Objectives -
1 – In the essay about Eleanor Ross Taylor, which university did Peter Taylor leave Greensboro to teach at?
2 – Retype the passage of the Eleanor Ross Taylor essay from "I am chagrined" to "is actual recollection.".
3 – Continue the essay on Eleanor Ross Taylor's career from the point where it stops.

Text to read -

Contemplating Jailbreak: Reflections on the Career of Eleanor Ross Taylor
I met Eleanor Ross Taylor in the spring of 1967. More exactly, I shared a table with her and eight or ten others at the annual arts festival banquet (actually the festival was exclusively literary) at the University of North Carolina at Greensboro. Neither of us later had any recollection of the other. I was an entirely forgettable twenty-year-old, an assistant editor for the undergraduate lit mag, allowed to rub shoulders at the dinner with some of the faculty and perhaps, although I don’t remember, with one or another of the visiting writers.
I am chagrined to admit that, to me, Eleanor Ross Taylor was only the pleasant but reserved wife of Peter Taylor, the distinguished fiction writer, who was to leave Greensboro later that year to teach at the University of Virginia. We probably exchanged no more than a dozen words, and I could not have identified her by sight a week later. My memory of our meeting is as much a matter of assumption in hindsight (we must have spoken a few words to each other) as it is actual recollection.
Eleanor Ross Taylor |
I certainly had no idea that she was a poet; and although I had high hopes then for my own career in writing—“delusions of literature,” I sometimes said—I didn’t know any contemporary women poets. I could have named a handful—Bishop and Moore, perhaps a few others whose photos, along with those of many more male poets, appeared on the covers of Oscar Williams’s paperback anthologies. Although UNCG had only recently transformed itself from the Woman’s College of the University of North Carolina into a coed institution (in which females still outnumbered male students by roughly forty-five to one), Emily Dickinson was the only female poet taught in the English department. I can recall a single scheduled reading by a woman poet, and that wound up being canceled. From the sneers of some of my professors (in fairness to the writing faculty, it was the lit professors who sneered), I gathered that there were poets and then there were women poets, who didn’t merit the same status.
A year or so later, when the women of the Class of 1968—the first wave of the baby boom—tried to enter the job market and learned with indignation that our bachelor’s degrees cum laude and Phi Beta Kappa keys counted for less than how many words per minute we could type, the world underwent a seismic shift. But then, in 1967, although we passed around our copies of The Feminine Mystique in the dorm and groused about the “Suzy Homemakers” of television commercials and sitcoms, we didn’t have a clue about how institutionalized sexism really was and how it was affecting us at that very moment. We really believed that those women poets just happened not to be as good as their male counterparts. We, of course, were going to be different.
The women poets of my generation did wind up being different, of course, not because they were necessarily better writers than their predecessors but because some of them were good and the sheer numbers of female boomers demanding equality eventually began to have an impact on academia and publishing. The gender gap hasn’t disappeared yet, of course, but it has certainly shrunk since 1967 and even more in the years since Eleanor Ross Taylor herself was an undergraduate at the same institution where her husband taught when we had our not-so-fateful meeting.

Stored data
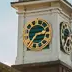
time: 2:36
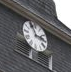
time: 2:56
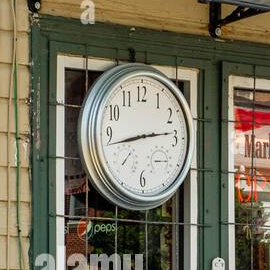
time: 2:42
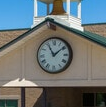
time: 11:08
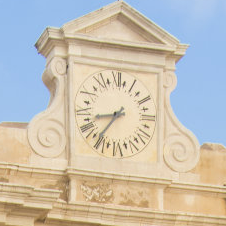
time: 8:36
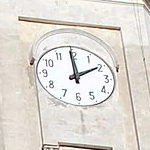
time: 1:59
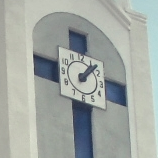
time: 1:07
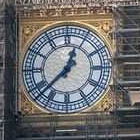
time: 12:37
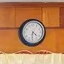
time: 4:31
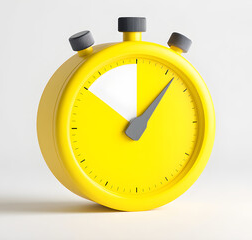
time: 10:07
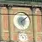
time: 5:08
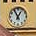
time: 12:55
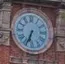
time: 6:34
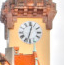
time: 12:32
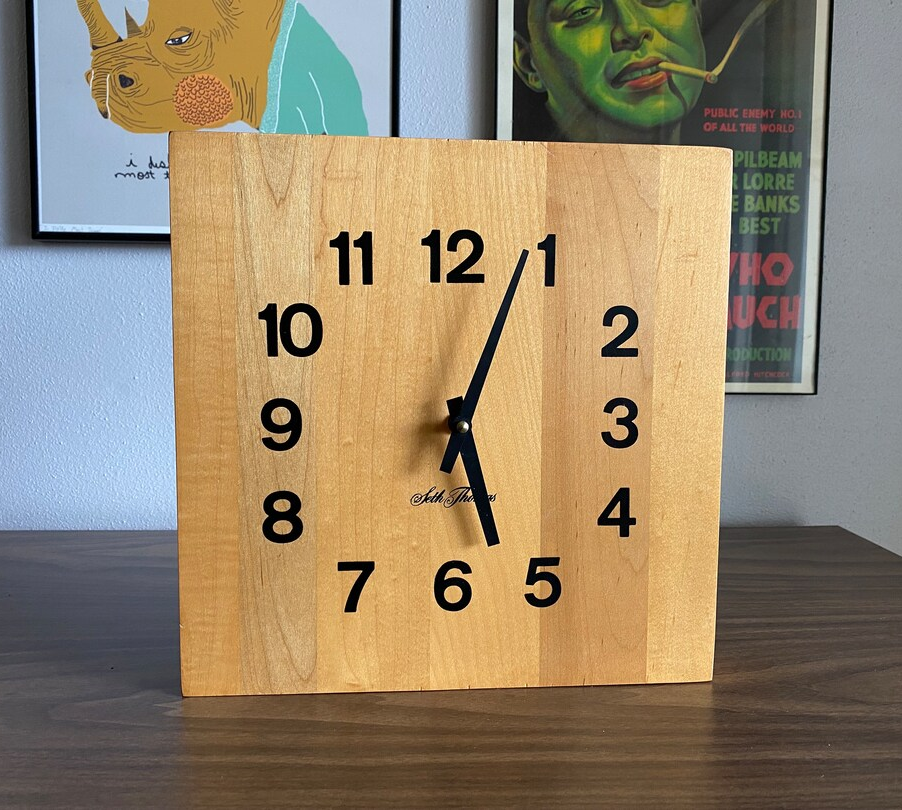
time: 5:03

--

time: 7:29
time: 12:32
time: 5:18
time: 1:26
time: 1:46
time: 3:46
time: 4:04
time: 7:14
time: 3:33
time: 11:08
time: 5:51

Answers per task -
1 – The University of Virginia.

2 –
I am chagrined to admit that, to me, Eleanor Ross Taylor was only the pleasant but reserved wife of Peter Taylor, the distinguished fiction writer, who was to leave Greensboro later that year to teach at the University of Virginia. We probably exchanged no more than a dozen words, and I could not have identified her by sight a week later. My memory of our meeting is as much a matter of assumption in hindsight (we must have spoken a few words to each other) as it is actual recollection.

3 –
Taylor, born in 1920 and married in 1942, had far fewer options than the boomers. Most middle-class women of her generation faced the binary choice of marriage or career. Very few managed both. Bishop and Moore never married, and their milieu in the more sophisticated Northeast helped them to make connections with other poets, editors, and publishers who were capable of appreciating their talent.
Taylor, by contrast, grew up on a farm near the little town of Norwood, North Carolina, fortunately in a family that valued education and literature. Although she has publicly denied feeling any sense of discrimination when she began her work as a poet, the South of her youth scorned uppity women who put their own careers ahead of their husbands’ work and their wifely responsibilities; and in practice she gave her children and Peter Taylor priority over her poetry. If, in James Merrill’s famous mot, Elizabeth Bishop maintained a “lifelong impersonation of an ordinary woman,” then Eleanor Ross Taylor went her one better. Her protective coloration sometimes amounted to complete camouflage.
Eleanor Ross Taylor and I didn’t meet again for thirty-five years. By that time she was a widow in her early eighties, the author of five books (four since our first meeting), and I was again a student, a fifty-five-year-old retiree and MFA candidate whose literary aspirations had been on hold for longer than Taylor’s, albeit for different reasons. In the interval I had gained a deep appreciation not only for her truly remarkable poetry but also for what her career had required of her.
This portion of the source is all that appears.